The Model Law provides for the concurrent jurisdiction of national courts and arbitral tribunals to issue interim measures. Article 17 of the Model Law provides tribunals with the power to order such relief, and the standards to be met for doing so. Article 9 of the Model Law states that it is not incompatible with an arbitration agreement for parties to seek such relief from a court. Article 17J, added in 2006, goes further and addresses the powers the court has on such an application: the court has “the same power” to issue interim measures in relation to an arbitral proceeding as it does in relation to a civil proceeding, but this power should be exercised “in consideration of the specific features of international arbitration.” Thus, the concurrent jurisdiction of the court to grant interim measures is an exception to the otherwise exclusive jurisdiction of the arbitrator over the dispute.

This case is the first time a Canadian court has addressed the meaning of Article 17J. In finding that the Court should apply the legal standard that would be applied by the arbitral tribunal under Article 17 of the Model Law, the Court held that this was because it “is only being asked to consider the interim measures (the injunction) because of the urgency of the situation and the September 12, 2024 deadline. This would/should have otherwise been determined by the ICC Tribunal.” In other words, the Court felt that it was being asked to step into the shoes of the arbitral tribunal and exercise jurisdiction it otherwise would not have had if the tribunal was constituted.

The problem with that logic is that it ignores the concurrent jurisdiction granted to the Courts to decide interim measures during an arbitration, using its own standards. Other jurisdictions limit the court’s role in granting interim measures to situations where the arbitral tribunal does not have the power to issue the interim measure or is unable to act in time (e.g., Section 44 of the UK Arbitration Act 1996). But the Model Law has not done the same thing. Furthermore, in the context of jurisdictional challenges, Article 16 of the Model Law sets out the principle of competence-competence and requires a party to first raise the issue before the arbitral tribunal before going to the court. No similar requirement was put in place with respect to interim measures after the arbitral tribunal is constituted. Therefore, contrary to the Court’s logic in this case, there was no requirement for NorthStar to go to the tribunal first, even if it was constituted.
■ ■ ■ ■
→ Task A
According to the excerpt on interim measures, in what year was Article 17J added to the Model Law?
→ Task B
List every article of the Model Law that the excerpt on interim measures mentions.

→ Available data
■ ■ ■ ■
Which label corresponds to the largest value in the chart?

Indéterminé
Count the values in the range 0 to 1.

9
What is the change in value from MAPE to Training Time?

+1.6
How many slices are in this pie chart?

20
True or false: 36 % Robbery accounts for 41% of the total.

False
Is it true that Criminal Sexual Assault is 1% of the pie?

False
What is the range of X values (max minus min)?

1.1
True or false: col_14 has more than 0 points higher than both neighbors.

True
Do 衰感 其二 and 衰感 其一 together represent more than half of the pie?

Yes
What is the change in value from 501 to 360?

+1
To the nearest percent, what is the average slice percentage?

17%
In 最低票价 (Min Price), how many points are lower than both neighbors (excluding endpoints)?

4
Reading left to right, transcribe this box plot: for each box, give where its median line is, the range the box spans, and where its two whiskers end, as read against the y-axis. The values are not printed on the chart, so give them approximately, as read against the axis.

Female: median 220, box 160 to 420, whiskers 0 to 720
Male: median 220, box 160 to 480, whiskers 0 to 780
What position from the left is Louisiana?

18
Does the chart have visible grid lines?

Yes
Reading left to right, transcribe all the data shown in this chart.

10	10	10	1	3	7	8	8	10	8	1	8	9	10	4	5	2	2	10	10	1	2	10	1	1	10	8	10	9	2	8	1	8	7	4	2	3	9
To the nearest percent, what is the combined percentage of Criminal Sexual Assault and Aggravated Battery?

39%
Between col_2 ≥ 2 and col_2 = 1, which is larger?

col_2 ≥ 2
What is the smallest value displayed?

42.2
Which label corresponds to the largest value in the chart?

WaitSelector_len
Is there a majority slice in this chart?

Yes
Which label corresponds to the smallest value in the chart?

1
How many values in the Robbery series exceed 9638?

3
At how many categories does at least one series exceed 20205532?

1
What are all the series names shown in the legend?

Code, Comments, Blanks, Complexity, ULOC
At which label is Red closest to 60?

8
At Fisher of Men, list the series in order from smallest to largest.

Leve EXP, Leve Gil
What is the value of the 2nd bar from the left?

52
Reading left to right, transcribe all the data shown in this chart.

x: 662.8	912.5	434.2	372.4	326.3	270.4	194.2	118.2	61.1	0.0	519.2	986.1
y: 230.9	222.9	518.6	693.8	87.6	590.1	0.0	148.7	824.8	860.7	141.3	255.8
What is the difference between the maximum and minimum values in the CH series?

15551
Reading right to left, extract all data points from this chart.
■ ■ ■ ■
→ Exercise answer A
2006

→ Exercise answer B
Article 17, Article 9, Article 17J, Article 16